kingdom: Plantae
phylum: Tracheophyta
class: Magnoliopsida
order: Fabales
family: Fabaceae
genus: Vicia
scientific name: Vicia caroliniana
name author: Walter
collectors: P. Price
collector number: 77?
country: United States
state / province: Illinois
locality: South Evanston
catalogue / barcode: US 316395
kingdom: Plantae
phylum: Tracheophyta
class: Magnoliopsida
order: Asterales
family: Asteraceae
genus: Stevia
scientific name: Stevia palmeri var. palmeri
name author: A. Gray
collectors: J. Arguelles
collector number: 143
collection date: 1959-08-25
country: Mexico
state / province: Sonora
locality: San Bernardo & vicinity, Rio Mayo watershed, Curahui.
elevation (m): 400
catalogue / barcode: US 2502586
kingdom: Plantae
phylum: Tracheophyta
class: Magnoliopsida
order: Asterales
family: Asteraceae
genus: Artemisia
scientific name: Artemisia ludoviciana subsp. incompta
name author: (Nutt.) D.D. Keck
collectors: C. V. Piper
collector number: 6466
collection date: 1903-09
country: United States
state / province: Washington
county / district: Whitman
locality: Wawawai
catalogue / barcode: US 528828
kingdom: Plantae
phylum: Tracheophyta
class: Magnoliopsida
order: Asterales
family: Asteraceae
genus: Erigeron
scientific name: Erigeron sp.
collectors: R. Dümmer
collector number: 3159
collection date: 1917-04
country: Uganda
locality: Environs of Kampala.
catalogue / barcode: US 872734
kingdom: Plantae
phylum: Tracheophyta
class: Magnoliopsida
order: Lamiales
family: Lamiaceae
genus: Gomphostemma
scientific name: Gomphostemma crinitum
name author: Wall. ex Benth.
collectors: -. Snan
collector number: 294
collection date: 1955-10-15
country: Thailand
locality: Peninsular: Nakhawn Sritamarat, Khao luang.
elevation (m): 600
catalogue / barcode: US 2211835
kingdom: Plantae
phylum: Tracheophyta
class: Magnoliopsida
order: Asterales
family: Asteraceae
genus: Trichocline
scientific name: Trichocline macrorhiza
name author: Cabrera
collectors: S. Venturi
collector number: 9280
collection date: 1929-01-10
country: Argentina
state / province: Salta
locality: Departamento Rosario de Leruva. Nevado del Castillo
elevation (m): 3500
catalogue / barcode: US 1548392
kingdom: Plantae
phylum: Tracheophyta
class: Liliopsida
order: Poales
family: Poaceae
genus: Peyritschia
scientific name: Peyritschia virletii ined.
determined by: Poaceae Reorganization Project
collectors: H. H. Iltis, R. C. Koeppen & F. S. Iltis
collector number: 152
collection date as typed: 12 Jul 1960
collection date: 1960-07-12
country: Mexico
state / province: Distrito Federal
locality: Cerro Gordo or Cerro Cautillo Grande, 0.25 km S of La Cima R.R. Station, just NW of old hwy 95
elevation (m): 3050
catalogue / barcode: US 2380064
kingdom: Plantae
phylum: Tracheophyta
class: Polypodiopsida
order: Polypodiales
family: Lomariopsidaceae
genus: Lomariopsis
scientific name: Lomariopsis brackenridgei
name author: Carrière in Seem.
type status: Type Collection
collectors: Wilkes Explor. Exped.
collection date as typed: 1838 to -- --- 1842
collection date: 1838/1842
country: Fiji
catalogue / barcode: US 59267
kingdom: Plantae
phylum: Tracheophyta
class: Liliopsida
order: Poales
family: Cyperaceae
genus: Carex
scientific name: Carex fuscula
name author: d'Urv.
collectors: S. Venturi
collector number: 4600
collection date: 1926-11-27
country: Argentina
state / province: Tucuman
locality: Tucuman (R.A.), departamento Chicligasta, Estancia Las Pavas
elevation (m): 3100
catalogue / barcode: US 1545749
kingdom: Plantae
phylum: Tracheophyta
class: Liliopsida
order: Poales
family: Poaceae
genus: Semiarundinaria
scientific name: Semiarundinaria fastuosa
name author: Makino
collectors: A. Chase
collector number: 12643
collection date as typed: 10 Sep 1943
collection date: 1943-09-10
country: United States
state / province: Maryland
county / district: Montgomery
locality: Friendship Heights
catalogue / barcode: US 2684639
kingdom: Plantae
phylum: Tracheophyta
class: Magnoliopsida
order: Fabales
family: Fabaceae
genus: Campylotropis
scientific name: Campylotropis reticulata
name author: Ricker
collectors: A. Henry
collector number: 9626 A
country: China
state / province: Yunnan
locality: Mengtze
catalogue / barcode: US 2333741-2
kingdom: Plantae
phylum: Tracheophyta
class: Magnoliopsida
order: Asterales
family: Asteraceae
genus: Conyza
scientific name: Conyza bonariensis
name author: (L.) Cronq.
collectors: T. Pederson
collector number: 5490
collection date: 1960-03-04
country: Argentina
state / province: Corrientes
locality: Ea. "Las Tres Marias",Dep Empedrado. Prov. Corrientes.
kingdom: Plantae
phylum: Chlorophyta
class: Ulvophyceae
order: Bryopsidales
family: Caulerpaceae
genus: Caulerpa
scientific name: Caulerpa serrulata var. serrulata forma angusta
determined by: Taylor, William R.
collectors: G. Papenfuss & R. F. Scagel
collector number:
++++++++
Copy everything in the records above from the line containing "catalogue / barcode: US 1548392" down to the line containing "genus: Carex", with both of those lines included.

catalogue / barcode: US 1548392
kingdom: Plantae
phylum: Tracheophyta
class: Liliopsida
order: Poales
family: Poaceae
genus: Peyritschia
scientific name: Peyritschia virletii ined.
determined by: Poaceae Reorganization Project
collectors: H. H. Iltis, R. C. Koeppen & F. S. Iltis
collector number: 152
collection date as typed: 12 Jul 1960
collection date: 1960-07-12
country: Mexico
state / province: Distrito Federal
locality: Cerro Gordo or Cerro Cautillo Grande, 0.25 km S of La Cima R.R. Station, just NW of old hwy 95
elevation (m): 3050
catalogue / barcode: US 2380064
kingdom: Plantae
phylum: Tracheophyta
class: Polypodiopsida
order: Polypodiales
family: Lomariopsidaceae
genus: Lomariopsis
scientific name: Lomariopsis brackenridgei
name author: Carrière in Seem.
type status: Type Collection
collectors: Wilkes Explor. Exped.
collection date as typed: 1838 to -- --- 1842
collection date: 1838/1842
country: Fiji
catalogue / barcode: US 59267
kingdom: Plantae
phylum: Tracheophyta
class: Liliopsida
order: Poales
family: Cyperaceae
genus: Carex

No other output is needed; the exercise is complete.